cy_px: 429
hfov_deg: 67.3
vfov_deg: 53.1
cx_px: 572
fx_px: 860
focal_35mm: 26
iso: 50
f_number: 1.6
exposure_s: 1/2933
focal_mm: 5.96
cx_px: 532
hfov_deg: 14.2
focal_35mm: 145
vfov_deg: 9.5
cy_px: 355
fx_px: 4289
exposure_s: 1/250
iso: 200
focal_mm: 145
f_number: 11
________
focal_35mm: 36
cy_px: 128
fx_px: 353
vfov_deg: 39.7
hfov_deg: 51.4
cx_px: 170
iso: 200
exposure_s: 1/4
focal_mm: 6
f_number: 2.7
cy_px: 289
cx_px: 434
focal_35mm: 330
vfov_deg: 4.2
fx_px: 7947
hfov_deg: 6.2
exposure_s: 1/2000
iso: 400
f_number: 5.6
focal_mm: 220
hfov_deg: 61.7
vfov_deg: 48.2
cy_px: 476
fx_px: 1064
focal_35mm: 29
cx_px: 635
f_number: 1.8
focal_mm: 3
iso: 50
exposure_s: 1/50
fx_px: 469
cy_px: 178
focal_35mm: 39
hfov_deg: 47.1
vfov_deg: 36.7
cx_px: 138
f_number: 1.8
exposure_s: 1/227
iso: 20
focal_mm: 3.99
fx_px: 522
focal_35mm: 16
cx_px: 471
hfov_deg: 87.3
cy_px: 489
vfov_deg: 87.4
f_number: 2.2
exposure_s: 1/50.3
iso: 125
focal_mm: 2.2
________
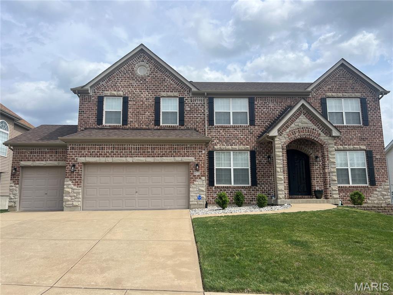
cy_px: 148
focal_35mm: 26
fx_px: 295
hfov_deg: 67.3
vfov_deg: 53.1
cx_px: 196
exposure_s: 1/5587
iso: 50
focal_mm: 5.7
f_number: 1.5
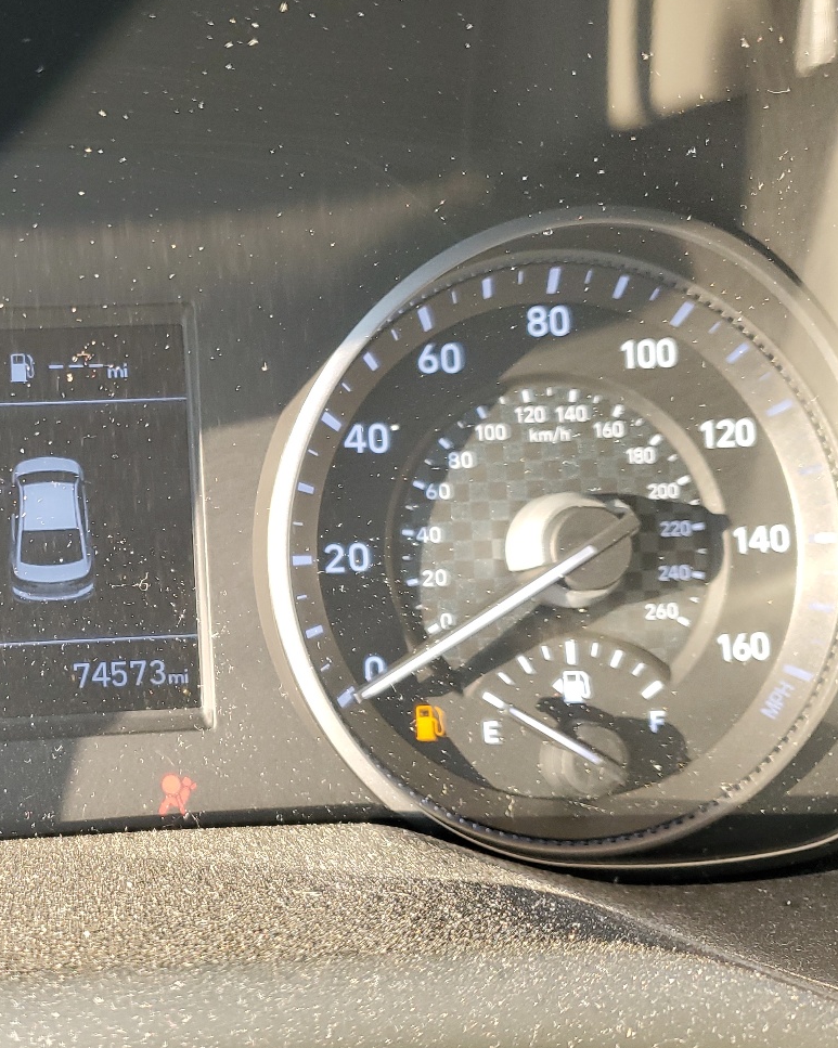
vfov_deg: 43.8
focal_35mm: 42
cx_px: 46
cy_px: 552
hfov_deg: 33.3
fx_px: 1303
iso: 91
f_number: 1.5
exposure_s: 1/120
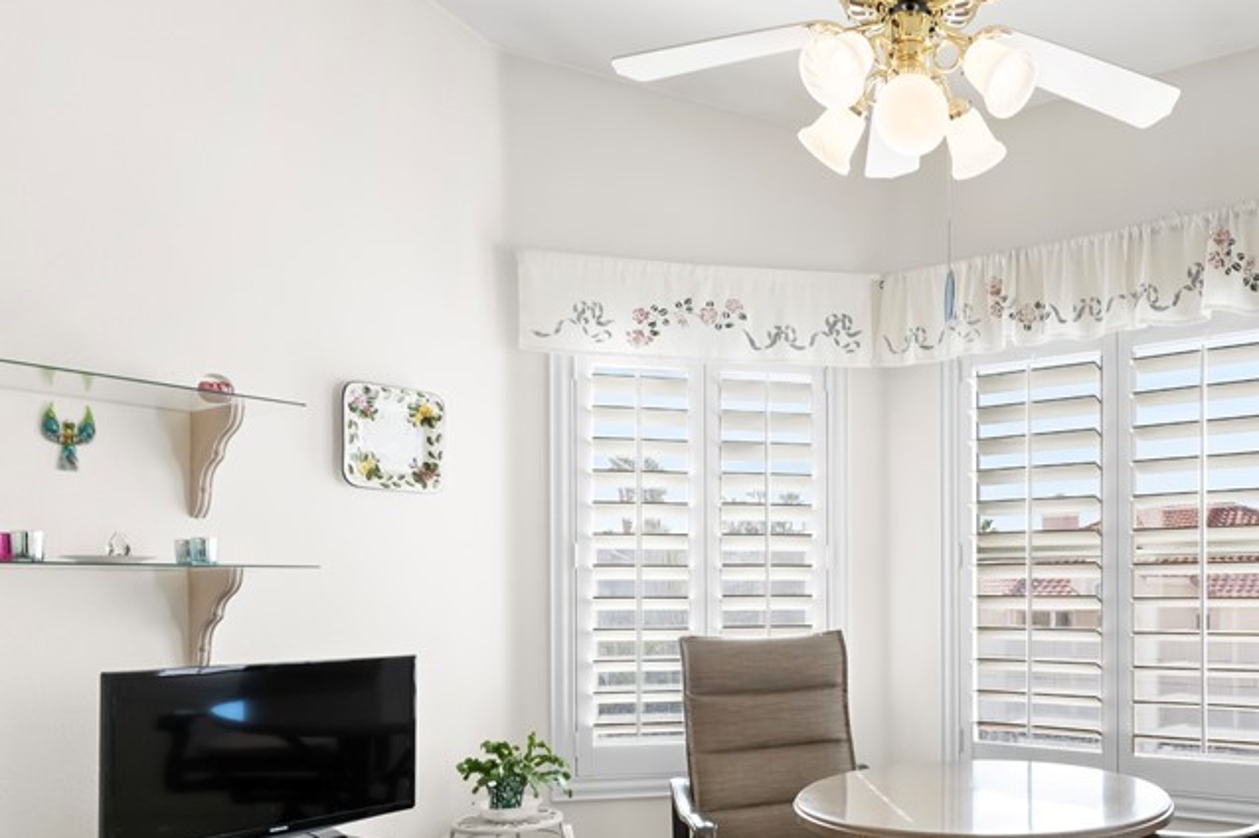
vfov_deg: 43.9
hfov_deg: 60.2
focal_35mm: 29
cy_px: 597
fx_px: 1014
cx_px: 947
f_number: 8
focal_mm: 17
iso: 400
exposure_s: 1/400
________
> _Work instructions_:
Each line in the listing above from the one containing "hfov_deg: 47.1" through the one containing "focal_mm: 2.2" should be repeated exactly, and no other line.

> _Task output_:
hfov_deg: 47.1
vfov_deg: 36.7
cx_px: 138
f_number: 1.8
exposure_s: 1/227
iso: 20
focal_mm: 3.99
fx_px: 522
focal_35mm: 16
cx_px: 471
hfov_deg: 87.3
cy_px: 489
vfov_deg: 87.4
f_number: 2.2
exposure_s: 1/50.3
iso: 125
focal_mm: 2.2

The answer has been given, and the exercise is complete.